* _Exercise aim_:
Copy every line of the data that contains the string "Intro".

── Data provided ──

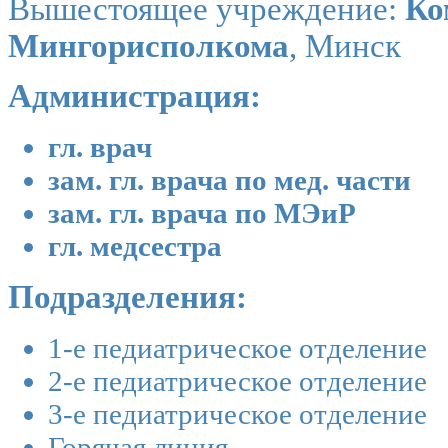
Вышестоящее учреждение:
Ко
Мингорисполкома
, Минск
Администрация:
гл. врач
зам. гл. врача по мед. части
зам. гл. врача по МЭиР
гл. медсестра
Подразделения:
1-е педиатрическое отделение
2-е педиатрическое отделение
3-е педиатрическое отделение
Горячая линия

───
── Data provided ──

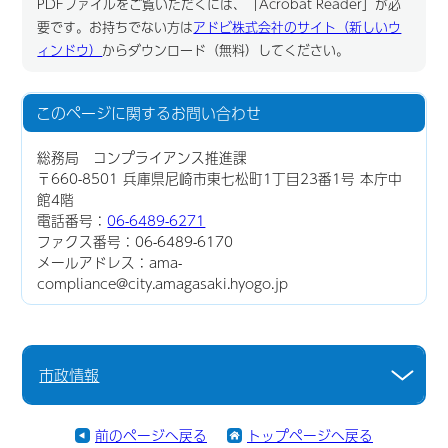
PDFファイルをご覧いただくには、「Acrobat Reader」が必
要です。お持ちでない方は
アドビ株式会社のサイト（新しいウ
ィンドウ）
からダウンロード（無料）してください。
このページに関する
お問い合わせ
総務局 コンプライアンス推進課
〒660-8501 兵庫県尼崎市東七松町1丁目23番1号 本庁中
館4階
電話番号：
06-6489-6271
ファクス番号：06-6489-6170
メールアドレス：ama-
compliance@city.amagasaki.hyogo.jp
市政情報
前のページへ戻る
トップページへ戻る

───
── Data provided ──

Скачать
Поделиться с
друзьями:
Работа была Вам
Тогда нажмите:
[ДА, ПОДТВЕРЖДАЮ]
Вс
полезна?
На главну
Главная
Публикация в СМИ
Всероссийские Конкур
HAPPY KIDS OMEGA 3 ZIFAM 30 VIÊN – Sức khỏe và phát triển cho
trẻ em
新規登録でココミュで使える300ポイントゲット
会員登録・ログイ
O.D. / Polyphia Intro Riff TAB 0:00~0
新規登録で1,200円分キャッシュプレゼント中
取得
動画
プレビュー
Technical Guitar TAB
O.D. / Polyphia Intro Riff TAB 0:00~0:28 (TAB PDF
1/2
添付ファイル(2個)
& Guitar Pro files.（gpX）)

───

* _Expected output_:
O.D. / Polyphia Intro Riff TAB 0:00~0
O.D. / Polyphia Intro Riff TAB 0:00~0:28 (TAB PDF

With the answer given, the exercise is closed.